Paying homage to pioneers of aviation is the Southern Museum of Flight, 4343 73rd St. N. (tel. 205/833-8226;, located 2 blocks east of Birmingham International Airport. More than 8 decades of aviation history are detailed in display and restoration projects being undertaken at the hangars. World War II bombers, biplanes, and an F14-Tomcat are among the vintage as well as experimental aircraft on display, along with ultralights and glider planes. Among aircraft from the Vietnam era are an A-12 Blackbird, a Huey UH-1 helicopter, and an F-4 Phantom jet fighter. A detailed history of the courageous Tuskegee Airmen is chronicled as part of the Alabama Aviation Hall of Fame gallery. The museum is closed Monday. Admission is $5 for adults and $4 for seniors and students.

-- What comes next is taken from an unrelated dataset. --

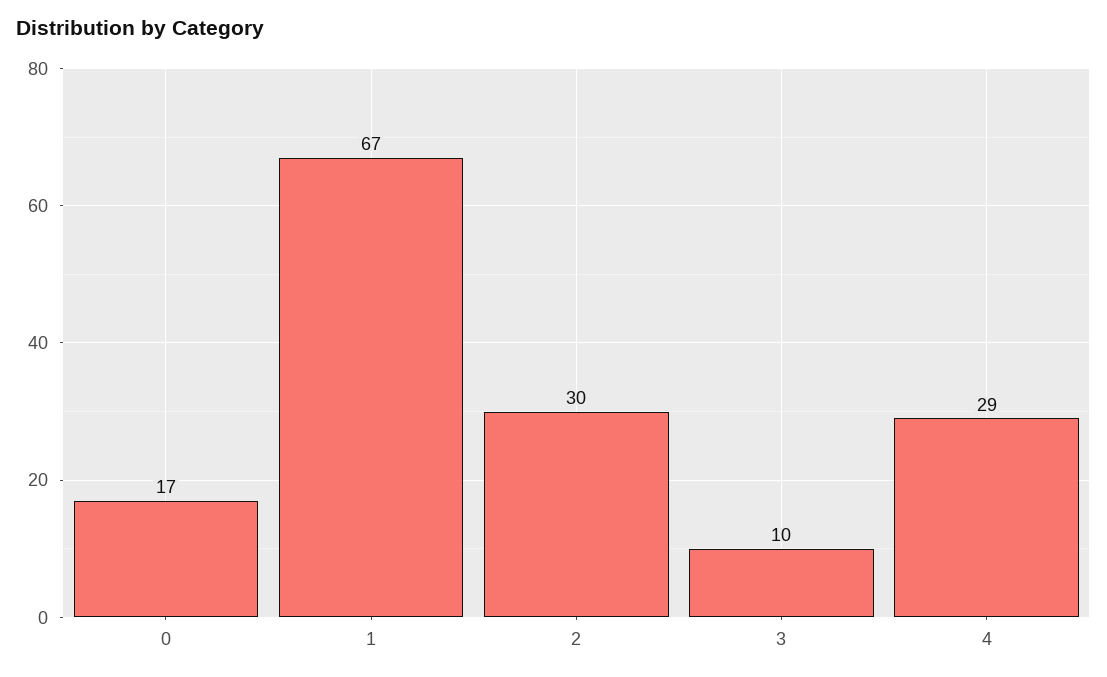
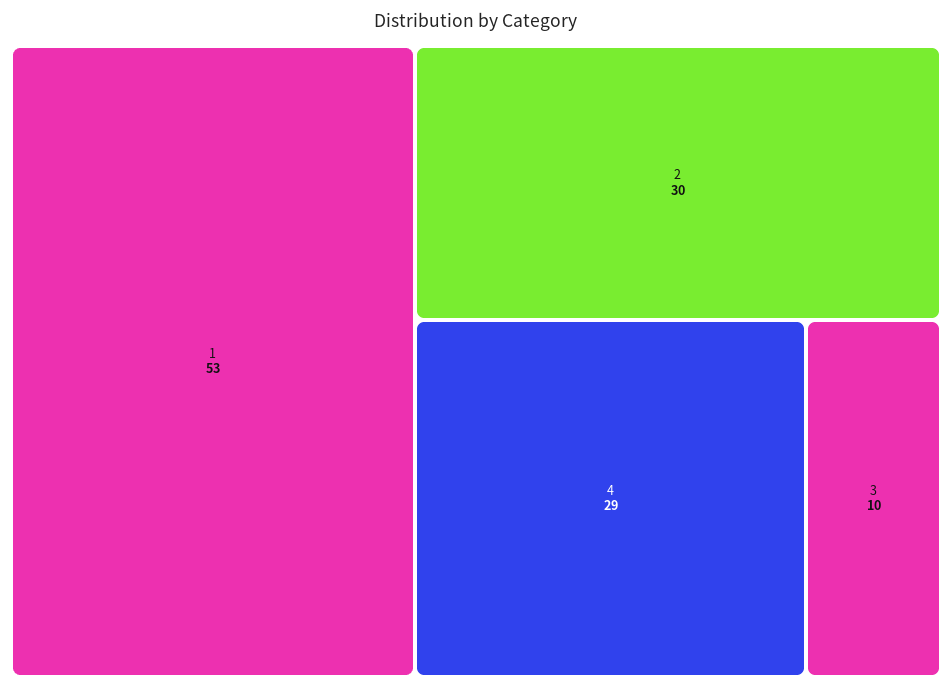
0: 17 -> none
1: 67 -> 53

Attractions near Birmingham

Those in search of more testosterone-tested attractions should hit the road and head out to the rolling, wooded hills that surround the Barber Vintage Motorsports Museum, 6030 Barber Motorsports Pkwy. (tel. 205/699-7275; This one-of-a-kind museum, founded by a Birmingham businessman, showcases more than 1,100 motorcycles representing nearly 140 manufacturers. The 80,000-square-foot venue's most-photographed chopper? The star-spangled replica of the Harley-Davidson Peter Fonda and Jack Nicholson rode in the film Easy Rider. The massive glass-and-concrete building reaches several stories, with seamless displays that trace the evolution of motorized two-wheelers from the early 1900s to today's ultramodern machines. Mechanically inclined visitors may want to visit the in-house restoration shop in the basement to watch as workers spiff up, shine, and fine-tune the antique cycles. Every bike in the museum is in working condition. Admission is $15 adults, $10 children, free for children 3 and under. They're road-tested outside, along the awe-inspiring Barber Motorsports Park, a 2 1/2-mile road course considered to be among the best in the U.S. Porsches also whiz along this winding ribbon of road during the Porsche Sport Driving School, where, for a hefty fee, VIPs with advance reservations embark on a multiday training course to learn to drive these quintessential sports cars. For more information on the school, call tel. 888/204-7474 or 205/699-2657 (

And, of course, if you're in Birmingham, you can't be this close to Talladega and not take a day trip to see what NASCAR fanatics have labeled the world's biggest, fastest, and most competitive motorsports facility in the world. A short drive east of Birmingham, the Talladega Superspeedway, off I-20 on Speedway Boulevard (tel. 800/G0-2-DEGA [402-3342] or 256/362-9064;, is a shrine to speed that covers more than 2,000 acres and offers stadium seating capacity for more than 143,000 spectators. Tours of the 2 3/4-mile track are offered daily, except on race days. To attend an actual racing event, call well in advance to inquire about ticket availability. Next door to the track is the International Motorsports Hall of Fame and Museum (, a must for racing fans of all ages. Admission to the museum costs $10 adults, $5 kids 7 to 17. Combination tickets that include guided bus tours of the racetrack cost $12 for adults and $8 for kids. It's open daily, but the track is closed during and after racing events.

Note: This information was accurate when it was published, but can change without notice. Please be sure to confirm all rates and details directly with the companies in question before planning your trip.